Solar-driven photocatalysis of water splitting (to yield hydrogen) and reduction of carbon dioxide (to yield fuels such as CH₄ and CH₃OH) are potentially two of the highest payoff pathways to carbon-neutral fuels. The critical variables limiting the performance of heterogeneous photocatalysis are the inefficient absorption of incident light—especially through the visible region of the solar spectrum—and short lifetimes of photogenerated, reactive electron hole pairs. We have demonstrated that nanostructured titania aerogels with incorporated gold nanoparticles (3D Au–TiO₂) feature (1) Au surface plasmon resonance (SPR)-sensitized photocatalytic activity that spans a broad portion of the visible spectrum, and (2) enhanced electron–hole lifetimes courtesy of the 3D interconnected oxide network. The Au guest is entrained within the 3D network of covalently bonded oxide nanoparticles: configuring Au||TiO₂ interfaces in 3D doubles the rate of visible-light driven photocatalytic water splitting over those produced when Au of the same size and shape is deposited on pre-formed TiO₂ aerogels. Fully exploiting these porous nanostructured materials for photocatalysis requires detailed analysis of the plasmonic sensitization mechanism, identification of nanoscale design parameters that control plasmonic-sensitization efficiency, and understanding the effect of the networked oxide on charge tranport and excited state lifetimes.

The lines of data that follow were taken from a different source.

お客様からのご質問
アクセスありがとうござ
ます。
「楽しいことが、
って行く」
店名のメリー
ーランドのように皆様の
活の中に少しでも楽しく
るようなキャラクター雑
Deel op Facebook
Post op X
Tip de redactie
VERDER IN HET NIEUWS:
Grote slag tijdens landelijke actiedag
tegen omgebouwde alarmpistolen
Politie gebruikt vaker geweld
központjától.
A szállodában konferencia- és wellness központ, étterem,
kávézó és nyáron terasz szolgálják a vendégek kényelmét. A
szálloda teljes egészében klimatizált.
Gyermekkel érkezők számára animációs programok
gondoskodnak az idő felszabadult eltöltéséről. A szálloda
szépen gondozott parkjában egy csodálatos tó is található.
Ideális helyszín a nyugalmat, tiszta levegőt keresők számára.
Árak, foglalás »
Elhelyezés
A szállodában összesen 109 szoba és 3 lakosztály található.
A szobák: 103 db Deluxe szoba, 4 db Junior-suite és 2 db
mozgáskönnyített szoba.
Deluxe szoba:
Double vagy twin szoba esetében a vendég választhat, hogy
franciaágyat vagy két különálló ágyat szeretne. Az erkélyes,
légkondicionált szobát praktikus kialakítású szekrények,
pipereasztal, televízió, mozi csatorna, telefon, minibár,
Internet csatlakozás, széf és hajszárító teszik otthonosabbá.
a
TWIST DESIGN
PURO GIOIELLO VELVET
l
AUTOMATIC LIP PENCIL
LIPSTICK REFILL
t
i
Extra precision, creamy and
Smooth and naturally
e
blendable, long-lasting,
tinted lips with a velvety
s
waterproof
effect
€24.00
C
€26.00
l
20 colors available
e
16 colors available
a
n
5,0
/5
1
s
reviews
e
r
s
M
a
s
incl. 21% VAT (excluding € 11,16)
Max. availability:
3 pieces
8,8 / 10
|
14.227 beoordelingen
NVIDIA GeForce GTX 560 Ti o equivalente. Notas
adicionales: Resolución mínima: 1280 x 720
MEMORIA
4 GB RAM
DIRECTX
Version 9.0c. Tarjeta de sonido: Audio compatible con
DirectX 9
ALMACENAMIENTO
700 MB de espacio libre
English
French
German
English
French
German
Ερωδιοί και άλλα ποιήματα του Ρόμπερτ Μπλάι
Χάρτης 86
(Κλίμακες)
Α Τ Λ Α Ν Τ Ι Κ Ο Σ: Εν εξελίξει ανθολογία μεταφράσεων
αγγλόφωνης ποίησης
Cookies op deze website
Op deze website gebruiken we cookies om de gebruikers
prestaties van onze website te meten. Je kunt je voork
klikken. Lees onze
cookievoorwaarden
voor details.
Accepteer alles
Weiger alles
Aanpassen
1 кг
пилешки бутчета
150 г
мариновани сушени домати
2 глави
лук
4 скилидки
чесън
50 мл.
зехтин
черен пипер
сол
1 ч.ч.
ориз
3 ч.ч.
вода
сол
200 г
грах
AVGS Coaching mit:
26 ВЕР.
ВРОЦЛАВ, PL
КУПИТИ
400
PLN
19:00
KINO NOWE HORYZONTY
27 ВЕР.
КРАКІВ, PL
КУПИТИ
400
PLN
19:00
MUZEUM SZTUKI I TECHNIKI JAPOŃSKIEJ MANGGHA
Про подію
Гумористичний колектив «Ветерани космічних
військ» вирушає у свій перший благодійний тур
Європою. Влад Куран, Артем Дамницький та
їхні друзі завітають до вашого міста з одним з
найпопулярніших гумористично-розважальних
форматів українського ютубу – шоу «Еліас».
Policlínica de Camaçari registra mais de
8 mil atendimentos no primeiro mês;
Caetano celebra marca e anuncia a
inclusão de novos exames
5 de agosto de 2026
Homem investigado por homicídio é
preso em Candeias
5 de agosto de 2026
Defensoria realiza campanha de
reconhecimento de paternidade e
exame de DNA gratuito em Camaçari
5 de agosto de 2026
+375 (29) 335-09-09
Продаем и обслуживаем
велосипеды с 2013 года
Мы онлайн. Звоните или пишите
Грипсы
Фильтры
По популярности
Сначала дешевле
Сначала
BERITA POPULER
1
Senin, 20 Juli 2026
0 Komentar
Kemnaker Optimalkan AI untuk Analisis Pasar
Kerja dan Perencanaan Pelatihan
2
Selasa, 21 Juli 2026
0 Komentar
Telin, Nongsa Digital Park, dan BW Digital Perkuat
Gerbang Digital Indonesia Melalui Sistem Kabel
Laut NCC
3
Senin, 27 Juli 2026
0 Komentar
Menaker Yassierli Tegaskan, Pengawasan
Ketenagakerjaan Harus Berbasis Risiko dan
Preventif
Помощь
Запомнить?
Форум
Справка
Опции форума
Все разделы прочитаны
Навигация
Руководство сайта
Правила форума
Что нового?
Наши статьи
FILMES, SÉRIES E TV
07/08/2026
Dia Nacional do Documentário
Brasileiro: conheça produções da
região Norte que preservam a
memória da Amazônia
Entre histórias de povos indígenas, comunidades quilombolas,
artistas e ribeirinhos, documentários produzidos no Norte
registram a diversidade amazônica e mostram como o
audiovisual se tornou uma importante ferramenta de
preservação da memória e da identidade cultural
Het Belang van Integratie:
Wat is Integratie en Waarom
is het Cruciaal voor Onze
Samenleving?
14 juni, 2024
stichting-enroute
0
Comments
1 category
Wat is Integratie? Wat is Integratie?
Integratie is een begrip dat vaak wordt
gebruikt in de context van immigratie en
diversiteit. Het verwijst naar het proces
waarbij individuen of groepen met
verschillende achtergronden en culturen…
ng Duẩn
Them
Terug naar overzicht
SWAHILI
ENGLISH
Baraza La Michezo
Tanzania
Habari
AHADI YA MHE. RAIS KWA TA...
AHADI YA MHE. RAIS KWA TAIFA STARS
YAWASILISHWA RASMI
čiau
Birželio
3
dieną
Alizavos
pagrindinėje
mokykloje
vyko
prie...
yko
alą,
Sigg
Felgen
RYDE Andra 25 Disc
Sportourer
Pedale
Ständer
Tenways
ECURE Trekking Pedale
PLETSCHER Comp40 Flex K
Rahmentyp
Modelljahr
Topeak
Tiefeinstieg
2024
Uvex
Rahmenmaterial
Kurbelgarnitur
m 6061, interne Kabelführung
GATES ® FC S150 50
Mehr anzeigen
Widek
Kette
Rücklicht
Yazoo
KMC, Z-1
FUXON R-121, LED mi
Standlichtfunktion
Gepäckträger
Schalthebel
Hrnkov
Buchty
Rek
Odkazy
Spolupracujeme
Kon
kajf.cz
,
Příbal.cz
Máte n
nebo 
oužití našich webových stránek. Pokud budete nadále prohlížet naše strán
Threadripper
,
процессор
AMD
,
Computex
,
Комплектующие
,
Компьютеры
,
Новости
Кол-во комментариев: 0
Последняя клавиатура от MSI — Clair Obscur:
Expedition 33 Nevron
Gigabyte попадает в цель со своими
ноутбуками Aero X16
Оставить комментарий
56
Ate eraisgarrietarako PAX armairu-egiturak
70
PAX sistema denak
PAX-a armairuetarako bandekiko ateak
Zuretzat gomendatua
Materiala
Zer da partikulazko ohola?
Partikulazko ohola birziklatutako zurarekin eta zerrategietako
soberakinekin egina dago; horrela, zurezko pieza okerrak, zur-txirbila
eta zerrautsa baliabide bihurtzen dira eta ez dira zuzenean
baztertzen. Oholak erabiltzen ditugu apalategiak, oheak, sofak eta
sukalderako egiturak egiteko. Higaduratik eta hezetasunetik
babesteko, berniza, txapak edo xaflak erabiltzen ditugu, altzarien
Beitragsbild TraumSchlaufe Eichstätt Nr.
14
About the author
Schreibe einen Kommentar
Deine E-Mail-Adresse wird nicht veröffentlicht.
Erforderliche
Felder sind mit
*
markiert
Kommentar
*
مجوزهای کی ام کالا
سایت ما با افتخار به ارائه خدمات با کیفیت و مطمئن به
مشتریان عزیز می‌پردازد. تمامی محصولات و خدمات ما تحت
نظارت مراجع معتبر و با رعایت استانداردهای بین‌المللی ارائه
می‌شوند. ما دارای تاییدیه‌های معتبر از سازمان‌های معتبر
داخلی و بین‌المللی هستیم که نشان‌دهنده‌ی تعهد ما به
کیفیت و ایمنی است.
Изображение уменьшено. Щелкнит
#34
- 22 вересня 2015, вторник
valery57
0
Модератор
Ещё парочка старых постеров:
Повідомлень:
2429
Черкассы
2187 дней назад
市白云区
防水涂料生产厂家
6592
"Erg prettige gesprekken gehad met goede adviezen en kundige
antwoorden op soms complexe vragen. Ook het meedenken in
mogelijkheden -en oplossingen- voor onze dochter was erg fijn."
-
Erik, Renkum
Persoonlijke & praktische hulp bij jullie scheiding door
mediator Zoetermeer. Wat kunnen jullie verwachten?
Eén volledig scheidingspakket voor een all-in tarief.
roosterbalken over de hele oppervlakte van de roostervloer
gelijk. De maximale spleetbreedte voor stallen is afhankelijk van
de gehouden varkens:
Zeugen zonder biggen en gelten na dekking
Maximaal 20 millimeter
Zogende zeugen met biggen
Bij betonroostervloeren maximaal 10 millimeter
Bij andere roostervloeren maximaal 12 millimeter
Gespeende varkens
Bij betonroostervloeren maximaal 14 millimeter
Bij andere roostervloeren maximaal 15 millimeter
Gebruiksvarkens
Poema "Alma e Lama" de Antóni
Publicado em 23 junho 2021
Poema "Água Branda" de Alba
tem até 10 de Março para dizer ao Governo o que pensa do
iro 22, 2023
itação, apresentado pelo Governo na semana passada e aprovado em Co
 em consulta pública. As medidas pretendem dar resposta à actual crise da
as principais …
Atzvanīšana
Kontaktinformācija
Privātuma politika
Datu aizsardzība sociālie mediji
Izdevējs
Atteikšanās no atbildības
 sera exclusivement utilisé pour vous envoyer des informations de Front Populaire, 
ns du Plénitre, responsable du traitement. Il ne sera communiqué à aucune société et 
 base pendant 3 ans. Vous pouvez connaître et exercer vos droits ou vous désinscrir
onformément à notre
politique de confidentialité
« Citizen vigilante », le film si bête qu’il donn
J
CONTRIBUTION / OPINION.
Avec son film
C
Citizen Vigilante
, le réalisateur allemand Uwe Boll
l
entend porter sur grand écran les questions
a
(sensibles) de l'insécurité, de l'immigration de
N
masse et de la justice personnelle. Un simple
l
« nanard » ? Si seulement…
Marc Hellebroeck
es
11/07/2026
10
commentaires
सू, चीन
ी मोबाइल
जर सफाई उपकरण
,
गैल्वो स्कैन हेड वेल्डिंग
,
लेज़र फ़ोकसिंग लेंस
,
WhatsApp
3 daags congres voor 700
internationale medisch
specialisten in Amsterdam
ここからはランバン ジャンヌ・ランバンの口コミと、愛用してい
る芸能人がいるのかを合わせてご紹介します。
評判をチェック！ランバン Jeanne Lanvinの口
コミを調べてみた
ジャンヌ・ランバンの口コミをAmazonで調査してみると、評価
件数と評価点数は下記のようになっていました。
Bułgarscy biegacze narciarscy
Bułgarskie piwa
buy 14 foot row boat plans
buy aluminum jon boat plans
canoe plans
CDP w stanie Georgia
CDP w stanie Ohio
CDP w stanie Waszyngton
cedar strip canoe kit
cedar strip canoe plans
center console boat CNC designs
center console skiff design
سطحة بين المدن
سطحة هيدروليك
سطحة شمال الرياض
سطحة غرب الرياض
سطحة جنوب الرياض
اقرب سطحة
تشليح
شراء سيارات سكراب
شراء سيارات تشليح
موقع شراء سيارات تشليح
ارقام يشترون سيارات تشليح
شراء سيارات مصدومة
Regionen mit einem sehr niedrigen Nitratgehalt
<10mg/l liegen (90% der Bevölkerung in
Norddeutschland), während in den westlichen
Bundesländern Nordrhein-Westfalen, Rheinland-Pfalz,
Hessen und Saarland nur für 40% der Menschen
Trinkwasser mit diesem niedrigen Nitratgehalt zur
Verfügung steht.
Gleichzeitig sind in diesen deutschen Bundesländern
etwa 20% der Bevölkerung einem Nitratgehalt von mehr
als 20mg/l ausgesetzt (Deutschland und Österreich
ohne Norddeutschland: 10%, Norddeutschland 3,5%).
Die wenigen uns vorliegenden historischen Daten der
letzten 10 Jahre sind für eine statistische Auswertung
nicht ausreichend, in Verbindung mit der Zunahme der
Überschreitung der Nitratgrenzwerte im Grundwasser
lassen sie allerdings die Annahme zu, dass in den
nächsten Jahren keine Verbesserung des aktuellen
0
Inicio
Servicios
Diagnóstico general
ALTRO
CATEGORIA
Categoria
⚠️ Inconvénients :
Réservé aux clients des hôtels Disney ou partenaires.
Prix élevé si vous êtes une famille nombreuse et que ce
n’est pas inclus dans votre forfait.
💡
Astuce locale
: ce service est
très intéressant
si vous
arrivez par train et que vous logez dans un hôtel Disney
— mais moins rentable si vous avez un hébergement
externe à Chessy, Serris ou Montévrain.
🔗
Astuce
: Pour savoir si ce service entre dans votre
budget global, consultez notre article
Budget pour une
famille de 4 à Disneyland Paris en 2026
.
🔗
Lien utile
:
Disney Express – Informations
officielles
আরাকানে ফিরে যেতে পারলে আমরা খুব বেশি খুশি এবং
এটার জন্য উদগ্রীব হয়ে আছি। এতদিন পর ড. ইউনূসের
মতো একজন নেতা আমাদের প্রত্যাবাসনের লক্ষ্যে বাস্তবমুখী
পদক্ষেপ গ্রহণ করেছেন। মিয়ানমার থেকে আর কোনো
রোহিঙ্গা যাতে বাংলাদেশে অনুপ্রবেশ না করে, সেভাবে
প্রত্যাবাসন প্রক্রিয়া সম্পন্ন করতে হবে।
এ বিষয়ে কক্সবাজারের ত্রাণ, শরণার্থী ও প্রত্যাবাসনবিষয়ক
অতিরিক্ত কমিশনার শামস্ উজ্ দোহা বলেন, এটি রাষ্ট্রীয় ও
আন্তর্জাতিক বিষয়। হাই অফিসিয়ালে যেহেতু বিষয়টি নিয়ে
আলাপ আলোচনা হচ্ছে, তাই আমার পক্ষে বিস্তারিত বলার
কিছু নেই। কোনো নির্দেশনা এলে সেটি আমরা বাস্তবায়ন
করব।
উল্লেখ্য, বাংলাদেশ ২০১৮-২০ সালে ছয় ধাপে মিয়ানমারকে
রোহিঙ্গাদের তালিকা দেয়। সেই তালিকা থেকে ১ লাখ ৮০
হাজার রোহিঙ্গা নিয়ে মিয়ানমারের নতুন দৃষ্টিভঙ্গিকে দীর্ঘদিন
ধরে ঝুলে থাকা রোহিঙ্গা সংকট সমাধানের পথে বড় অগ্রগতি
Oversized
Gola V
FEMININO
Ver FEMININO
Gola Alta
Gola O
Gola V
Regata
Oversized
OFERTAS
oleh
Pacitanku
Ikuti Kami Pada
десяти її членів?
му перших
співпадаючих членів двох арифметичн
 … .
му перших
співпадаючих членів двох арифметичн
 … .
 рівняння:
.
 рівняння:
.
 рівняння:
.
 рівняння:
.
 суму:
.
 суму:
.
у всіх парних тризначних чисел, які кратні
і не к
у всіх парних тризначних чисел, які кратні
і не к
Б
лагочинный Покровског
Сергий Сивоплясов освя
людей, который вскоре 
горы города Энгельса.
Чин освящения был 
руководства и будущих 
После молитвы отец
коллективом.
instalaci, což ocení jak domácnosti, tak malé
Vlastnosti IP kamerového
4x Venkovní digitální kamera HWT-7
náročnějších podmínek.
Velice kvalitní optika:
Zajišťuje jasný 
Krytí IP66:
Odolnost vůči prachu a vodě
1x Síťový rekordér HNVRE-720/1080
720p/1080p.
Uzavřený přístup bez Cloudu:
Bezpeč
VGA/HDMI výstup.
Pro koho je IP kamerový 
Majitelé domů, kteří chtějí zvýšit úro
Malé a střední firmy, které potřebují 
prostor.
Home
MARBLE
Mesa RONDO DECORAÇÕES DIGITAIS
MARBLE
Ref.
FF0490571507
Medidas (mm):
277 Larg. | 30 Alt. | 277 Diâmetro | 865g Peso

In this project, we will exploit the design flexibility of composite aerogels to (1) elucidate the multiple visible-light SPR sensitization mechanisms of TiO₂ by Au that drive solar fuel-producing photocatalysis; (2) use insights derived from (1) to modify the nanoscale design of 3D Au–TiO₂; (3) use 3D networked nanoscale oxides to enhance electron–hole lifetimes; and (4) incorporate the appropriate metal nanoparticles that efficiently catalyze H₂O splitting and CO₂ reduction, separately or in tandem.

References

Panayotov DA, et al: Journal of Physical Chemistry C 117: 15035, 2013

DeSario PA, et al: Nanoscale 5: 8073, 2013